Second, the survey underscores that infrastructure optimisation is now a competitive differentiator. 62 per cent of respondents believe squeezing more efficiency out of existing networks directly translates into market advantage. In a world where training timelines, inference speed and uptime define competitiveness, the ability to do “more with less” is strategic, not operational.
Third, organisations must invest in talent and tools. The lack of skilled AI network engineers is not just a hiring issue; it is a systemic barrier. Without expertise to design scalable architectures, validate workloads and optimise traffic flows, investments in GPUs and compute will fall short. This calls for a renewed emphasis on workforce development, from training existing staff in AI networking to building new pipelines of specialists.
Finally, collaboration matters. No single enterprise can solve these challenges in isolation. Standardisation efforts, such as those underpinning Ultra Ethernet, will be crucial in avoiding vendor lock-in and ensuring interoperability across ecosystems. Public-private partnerships will also play a role, particularly in regions where energy, policy and infrastructure development intersect.

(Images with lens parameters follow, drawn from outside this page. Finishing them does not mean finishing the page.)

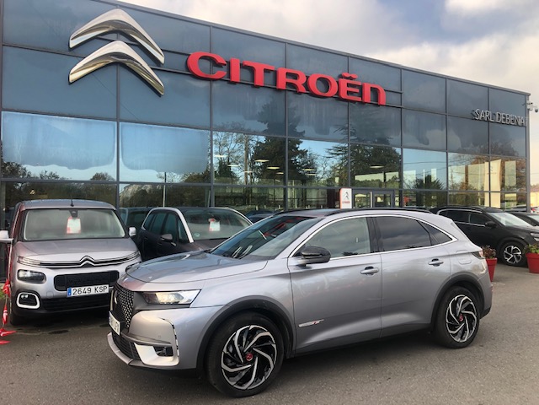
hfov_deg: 63.4
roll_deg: +0.8
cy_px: 202
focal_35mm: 28
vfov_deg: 49.7
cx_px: 270
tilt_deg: +1.5
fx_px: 436
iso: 20
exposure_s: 1/150
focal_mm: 4
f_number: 1.8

Toward an intelligent infrastructure era
The report closes on a note of both urgency and opportunity. AI is reshaping every industry, but the infrastructure supporting it must evolve just as quickly. Tomorrow’s AI-ready organisations will not be those that spend the most, but those that build the smartest: embracing Ultra Ethernet, adopting emulation, optimising workloads, and developing resilient, efficient and sustainable networks.
The lesson is clear. As AI models push boundaries, infrastructure must shift from being a silent enabler to a visible strategic priority. Leaders who recognise this will transform bottlenecks into leverage points, ensuring that AI’s promise translates not just into prototypes but into production-level impact.
AI may be outpacing infrastructure today, but with the right strategies, organisations can ensure they are not left behind tomorrow. The future belongs to those who build not just bigger systems, but smarter ones.